I have been writing a ton of unit tests of late, and I am constantly asking myself the question "What are good unit tests?" There are probably as many nuanced versions of this as their are developers, but when you boil it down, it comes down to the following:

  1. They must be automatic, and just tell you PASS/FAIL.
  2. They must be thorough. This means that ideally, you cover each branch of code, each case, and each error path.
  3. They must be repeatable/reliable, and produce the same results each time, be it today, tomorrow or next  year.
  4. They must be independent. This means that they should not rely on other services being up, or on other tests having been run. In addition, they should test only one thing.
  5. They must be "professional", following the same standards and care as is used in your production code (DRY, readable, etc.)
  6. They should run fast (~0.5sec/test ideally).
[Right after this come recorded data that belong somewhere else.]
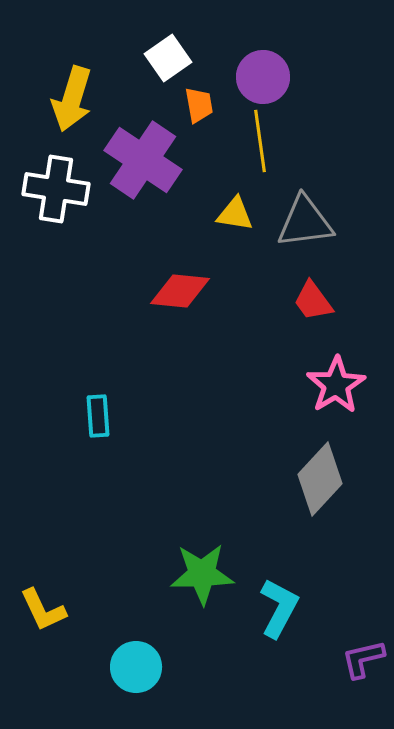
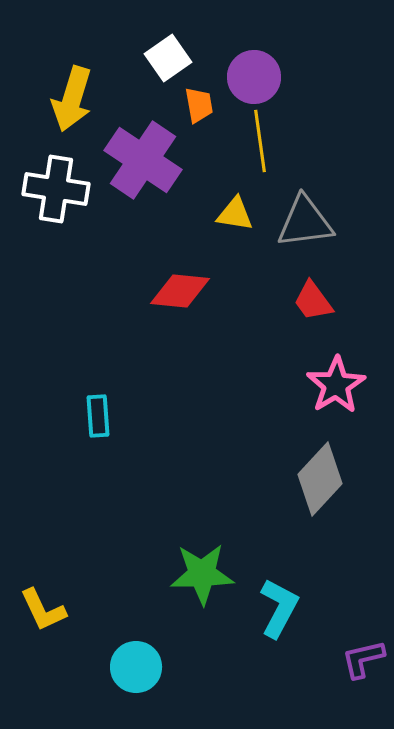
purple circle: moved 9 px left
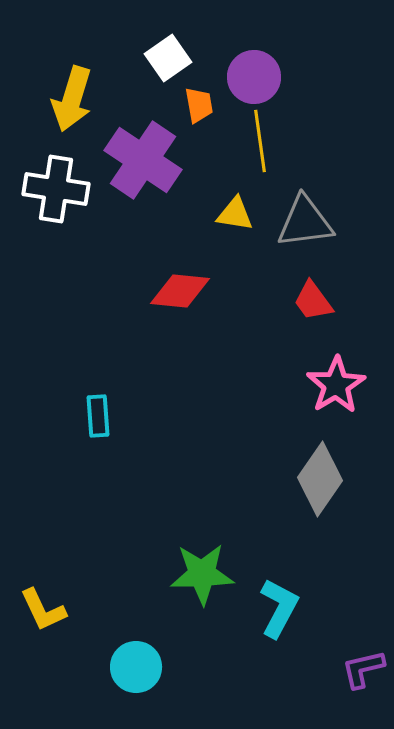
gray diamond: rotated 8 degrees counterclockwise
purple L-shape: moved 10 px down
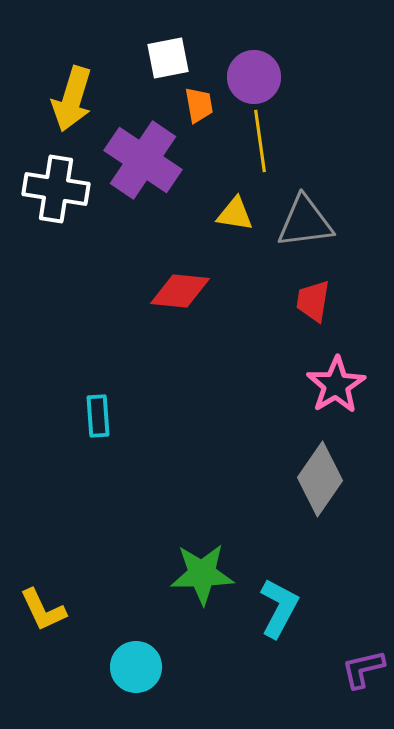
white square: rotated 24 degrees clockwise
red trapezoid: rotated 45 degrees clockwise
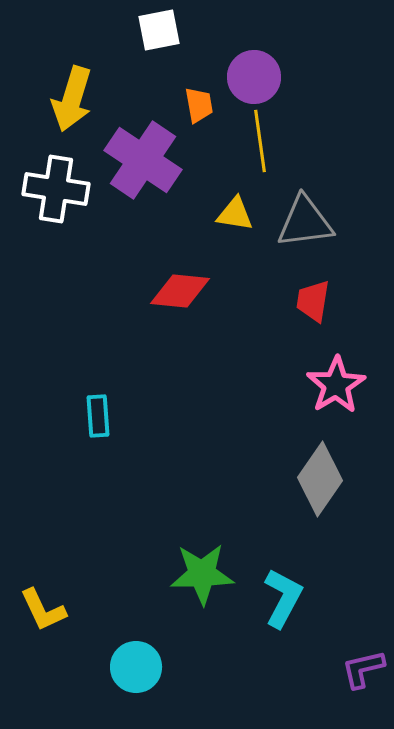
white square: moved 9 px left, 28 px up
cyan L-shape: moved 4 px right, 10 px up
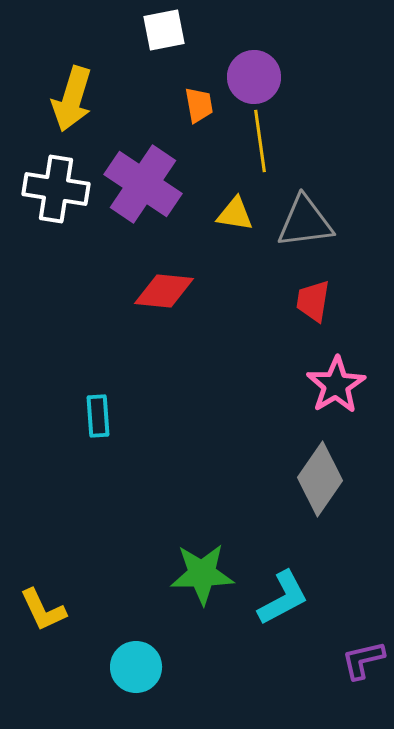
white square: moved 5 px right
purple cross: moved 24 px down
red diamond: moved 16 px left
cyan L-shape: rotated 34 degrees clockwise
purple L-shape: moved 9 px up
Now, some of these may be difficult, or seem to fight against one another. For example, one might argue that independence and the need to test only one thing argues that you should mock all the calls made by the method, but pushing back against that happens to be the reliable, since if you change an underlying method so that it breaks another in production, the test for the latter are brittle and unreliable. Those tests tend to give you pigs and boulders which can fly on their own. Nor should your test care whether the public method being tested calls another method in the interests of DRY, or accesses the properties directly. The only concerns are system calls (working from a PHP perspective) like date(), calls out to some API or other classes, and perhaps database calls.

Another guideline that should be followed is one which has the acronym AAA... Arrange, Act and Assert.  I have expanded this a bit to be "Arrange/Expect, Act, Assert", since some things like call or exception expectations must be setup during the arrange step, rather than being done after the call to the public method.  And if it helps, actually use comments in your test method to this effect.

One thing which is rather difficult is the idea of "One test, one assertion". The problem comes from the expectation and assertion statements are too limited in expressing the actual assertion goals on their own, and must be combined to fully express the overall assertion. For example, with a method under test which is supposed to return a particular class which is a collection of other classes, you might have half a dozen or more assertion statements, one to assert the collection class instance, and several more to assert that the items are instances of that other class. This leads to another issue in that in setting up the expectations and assertions for a test means that the test methods can get to be larger than the code being tested. Then there is the fact that to be thorough, you often end up several tests which are really close to breaking DRY, especially when you are testing a case or a control block route based on the return of another function. Sometimes, this can be addressed with methods such as data providers, but sometimes, you have no choice but to write tests which are just minor variations of one another.

Lastly, while many don't consider tests which touch a database as a unit test, if you are only testing one public method, especially a static method, which solely queries a related database, sometimes it is far simpler, if not necessary to just setup a test database with a tiny amount of fake data, then let the queries hit the database.  As an example, take the following code in Medusa's User model:

```
public static function getByBilletId(string $billet_id)
{
    $billet_user = null;

    $billet = Billet::where('_id', $billet_id)->first();

    if ($billet instanceof Billet) {
        $billet_user = User::where('assignment.billet', $billet['billet_name'])
            ->first();
    }

    return $billet_user;
}
```
With PHPUnit and Mockery, you are faced with having to execute in a separate process since the odds are that the Billet class has already been loaded. Then there is the fact that while mocking Billet to fake out the calls to the database, you cannot return an actual instance of Billet, but only the mocking class. So it is far easier to seed the database and do the queries. Sadly, while PHPUnit, Mockery and Laravel between them provide a means to do Laravel database migrations (necessary for MongoDB, which does not support database transactions) and seeding, the migrations are turned on at the class level, which slows down all the tests of that test class, not just the ones which need to access the database.

So, as you can see, sometimes in unit testing you have to break the rules.